При этих словах лицо Анны Матвеевны расплылось в улыбке, коротенький нос еще больше вздернулся:
– Муж мне говорил то же самое, - сказала она, и улыбка тут же погасла, будто кто выключил ее.
– Ушел, - не то вздохнула, не то простонала она.
Глаза доктора остановились на белом кружевном воротничке из-под распахнутого плаща посетительницы. Воротничок очень смахивал на кружева, какими были отделаны нейлоновые комбинации его жены. В остальном вид пациентки был приличен: на ногах блестели аккуратно вычищенные туфли на толстой подошве. Но эти кружева...
– Воротничок по моде бог весть какой давности, - поймала Табачкова его взгляд, - однако вполне нормальный.
– А про себя подумала: и в самом деле допотопный воротник, такие уже лет десять не носят. Все как-то некогда было подумать о собственном гардеробе.
Застигнутый врасплох, доктор отвел глаза.

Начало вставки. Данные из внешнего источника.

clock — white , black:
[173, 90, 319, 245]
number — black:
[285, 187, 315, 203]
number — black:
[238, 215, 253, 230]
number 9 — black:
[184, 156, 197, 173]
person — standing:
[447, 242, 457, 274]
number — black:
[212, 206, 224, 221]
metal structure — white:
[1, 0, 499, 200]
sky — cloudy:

– Скажите, у вас никогда не было желания совершить что-нибудь героическое?
– вдруг спросил он.
– К примеру, остановить поезд перед лопнувшими рельсами, спасти тонущего ребенка или предупредить человечество о катастрофе со стороны Северного полюса? А не приходят ли вам изредка мысли о том, что вы - Екатерина Вторая, актриса Мэри Пикфорд или чемпионка по фигурному катанию?
Анна Матвеевна укоризненно посмотрела на него, со вздохом встала, одернула плащ и пошла к двери.
– Постойте, куда же вы!
– он вскочил и загородил ей дорогу.
– Пустите, - коротко сказала она.
– Нет, я вас не оставлю, - лицо его налилось краской конфуза.

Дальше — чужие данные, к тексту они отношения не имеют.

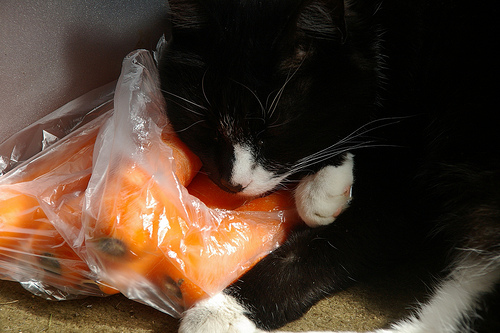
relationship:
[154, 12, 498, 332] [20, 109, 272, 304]
cat sleeping carrots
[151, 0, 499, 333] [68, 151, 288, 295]
cat lying carrots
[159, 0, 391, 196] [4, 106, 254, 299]
head resting on carrots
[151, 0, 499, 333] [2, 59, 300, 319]
cat laying on carrots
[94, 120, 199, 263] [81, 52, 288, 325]
carrot seen through a bag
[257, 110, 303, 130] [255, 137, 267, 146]
eye have tears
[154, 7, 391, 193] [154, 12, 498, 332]
head of a cat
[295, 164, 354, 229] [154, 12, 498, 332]
paw of a cat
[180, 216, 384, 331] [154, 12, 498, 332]
leg of a cat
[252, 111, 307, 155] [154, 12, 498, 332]
eye of a cat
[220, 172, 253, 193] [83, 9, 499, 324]
nose of a cat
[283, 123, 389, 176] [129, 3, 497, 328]
whiskers of a cat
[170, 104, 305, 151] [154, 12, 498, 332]
eyes of a cat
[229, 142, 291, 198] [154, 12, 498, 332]
white on cat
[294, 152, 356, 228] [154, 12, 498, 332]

– Просто не имею на то права.
– Напрасно надеетесь, что вот пришла психичка ненормальная, интересно, что тут болтать будет. А я болтать не собираюсь. Я за советом: как от голосов избавиться, чтобы спокойно спать?
– Она снова полезла в сумочку из морщинистой кожи, положила под язык еще одну таблетку и промокнула глаза платком.
– Уже и расстроились. Никто не считает вас ненормальной, зачем же поклеп на себя возводить.
– Доктор досадливо почесал за ухом карандашом. Видите ли, - тут он слегка осекся, - видите ли, я пишу научную работу, и мне не хватает практического материала. А вы, на мой взгляд, любопытный случай: вполне нормальный человек с не вполне нормальными отклонениями. То есть, отклонения ненормальны уже сами по себе, но у вас они особые. Как раз то, что меня интересует. Так что, извольте...
– Хотите меня изучать?
– Табачкова усмехнулась.
– Что ж, разрешаю. Только потом. А сейчас выпишите, пожалуйста, лекарство, и я пойду.